A brand new 46-acre park was dedicated to the people of Los Angeles and visitors from near and far, after 30 years of community advocacy, on December 10, 2022.
This 46-acre, mile-long, passive park has trails through the restored riparian canyon leading from the existing Palisades Recreation Center to the curb of Pacific Coast Highway. There is a meadow for relaxing and wide trails wind down the canyon, which opens up to an expansive view of the Pacific Ocean. Along the way are eight informational interpretive signs to learn about the history, riparian and woodland habitat, coastal bluff environments, and regional fire safety. Eventually there will be a bridge connecting parkgoers to Will Rogers State Beach and the bike paths that lead south toward Santa Monica, and beyond. This site provides details to assist visitors with arriving, understanding the park's history and purpose, and explains why it was named to honor George Wolfberg.

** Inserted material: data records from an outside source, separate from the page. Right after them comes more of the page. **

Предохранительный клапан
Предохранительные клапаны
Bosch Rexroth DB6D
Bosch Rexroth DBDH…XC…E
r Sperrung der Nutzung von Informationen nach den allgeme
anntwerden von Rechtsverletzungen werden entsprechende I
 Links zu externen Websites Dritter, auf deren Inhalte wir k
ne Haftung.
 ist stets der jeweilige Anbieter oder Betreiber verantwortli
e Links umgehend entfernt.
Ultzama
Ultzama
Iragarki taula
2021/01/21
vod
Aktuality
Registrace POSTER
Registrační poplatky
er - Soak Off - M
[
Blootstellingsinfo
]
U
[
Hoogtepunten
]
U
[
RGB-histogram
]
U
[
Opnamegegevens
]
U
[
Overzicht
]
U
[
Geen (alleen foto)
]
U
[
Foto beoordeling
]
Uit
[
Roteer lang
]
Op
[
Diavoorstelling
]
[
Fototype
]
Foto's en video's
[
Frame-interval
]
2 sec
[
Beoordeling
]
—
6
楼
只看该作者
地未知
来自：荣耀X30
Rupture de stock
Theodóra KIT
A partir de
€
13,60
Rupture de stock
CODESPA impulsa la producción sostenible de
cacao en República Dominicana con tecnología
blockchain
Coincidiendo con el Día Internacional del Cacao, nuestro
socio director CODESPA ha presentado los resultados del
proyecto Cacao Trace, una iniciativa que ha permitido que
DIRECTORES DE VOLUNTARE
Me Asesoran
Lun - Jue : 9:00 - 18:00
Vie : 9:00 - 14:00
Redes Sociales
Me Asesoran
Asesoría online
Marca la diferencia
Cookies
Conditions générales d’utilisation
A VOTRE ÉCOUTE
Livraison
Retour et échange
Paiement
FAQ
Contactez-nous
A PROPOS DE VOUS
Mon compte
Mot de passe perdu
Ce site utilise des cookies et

PARK HOURS: SUNRISE TO SUNSET
What is a Passive park?
A passive park emphasizes the open-space aspect of a park which involve a low level of development, including seating areas and trails and recreational activities that are casual, not organized and competitive. This includes activities such as picnicking, bird watching, kite flying, bicycling, and walking.
It is not intended for active or organized sports. Those activities can and should be done at the adjacent Palisades Recreation Center located above close to the 851 Alma Real Drive parking lot.
Please Do Not:
Please do not use:
Interpretive Signs in the Park
The large lawn below the Palisades Recreation Center baseball diamonds is envisioned for family picnics, reading, sunbathing, and very informal play (playing catch, kicking a ball, frisbee, touch football).

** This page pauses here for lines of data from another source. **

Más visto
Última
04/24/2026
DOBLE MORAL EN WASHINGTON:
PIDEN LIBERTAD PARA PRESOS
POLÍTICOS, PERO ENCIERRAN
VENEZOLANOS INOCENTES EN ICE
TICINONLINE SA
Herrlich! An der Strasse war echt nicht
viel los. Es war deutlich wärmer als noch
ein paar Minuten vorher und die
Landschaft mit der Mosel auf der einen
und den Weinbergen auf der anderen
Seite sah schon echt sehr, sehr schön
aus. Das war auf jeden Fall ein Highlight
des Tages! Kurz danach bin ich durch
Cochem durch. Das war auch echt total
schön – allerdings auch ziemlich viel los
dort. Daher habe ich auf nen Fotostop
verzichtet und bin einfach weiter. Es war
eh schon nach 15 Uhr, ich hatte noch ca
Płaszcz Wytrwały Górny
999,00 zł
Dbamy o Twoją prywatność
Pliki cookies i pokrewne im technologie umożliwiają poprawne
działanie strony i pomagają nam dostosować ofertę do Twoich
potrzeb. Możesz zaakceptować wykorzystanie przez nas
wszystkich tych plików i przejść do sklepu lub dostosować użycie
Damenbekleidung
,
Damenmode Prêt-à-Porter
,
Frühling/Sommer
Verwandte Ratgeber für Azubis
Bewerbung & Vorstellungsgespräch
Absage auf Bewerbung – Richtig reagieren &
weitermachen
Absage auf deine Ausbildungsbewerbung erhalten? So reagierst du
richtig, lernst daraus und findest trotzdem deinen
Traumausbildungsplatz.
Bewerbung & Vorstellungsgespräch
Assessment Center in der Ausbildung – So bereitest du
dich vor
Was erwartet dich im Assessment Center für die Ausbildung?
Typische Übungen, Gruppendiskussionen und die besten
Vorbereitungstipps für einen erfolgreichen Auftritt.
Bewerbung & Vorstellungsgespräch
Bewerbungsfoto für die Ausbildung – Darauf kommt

Trails alongside riparian habitat restoration areas weave through the canyon. There is also a fire road. These are intended to be used by hikers, walkers, trail runners, disabled pedestrians, and mountain bikers. The fire road surface material can accommodate large-wheeled equipment such as emergency and maintenance vehicles, mountain bikes, larger-wheeled strollers, and wheelchairs.
Trails are available that lead to overlooks of the canyon and ocean.
Places to relax, visit with a friend, have a snack, or just enjoy the view.
Educational and interpretive signs. (See above!)
This park was designed with opportunities for future programming such as painting, drawing, storytelling, talks, and readings.
Funding for the bridge over Pacific Coast Highway (PCH) has been secured in the State’s budget: $11 million for a pedestrian over-crossing. The bridge will connect parkgoers with the sand and surf at Will Rogers State Beach, as well as to the beach bike path that goes all the way to South Bay. The bridge is estimated to take about five years to complete, which includes design, permits and construction. Thanks to our State legislators Senator Ben Allen and Assemblymember Richard Bloom for this significant infrastructure investment.
A trail along the bluff side of PCH will connect the mouths of Potrero and Temescal Canyons. A Caltrans dirt road already exists there. Funding of $1.150 million for this pedestrian trail improvement passed the U.S. Congress and was signed by the President in December 2022. Next steps are reaching an agreement between the City and Caltrans, developing the trail’s design, obtaining a permit amendment, and construction. Completion is estimated to take 1 to 3 years. Thanks to our U.S. Congressman Ted Lieu for this Community Project funding.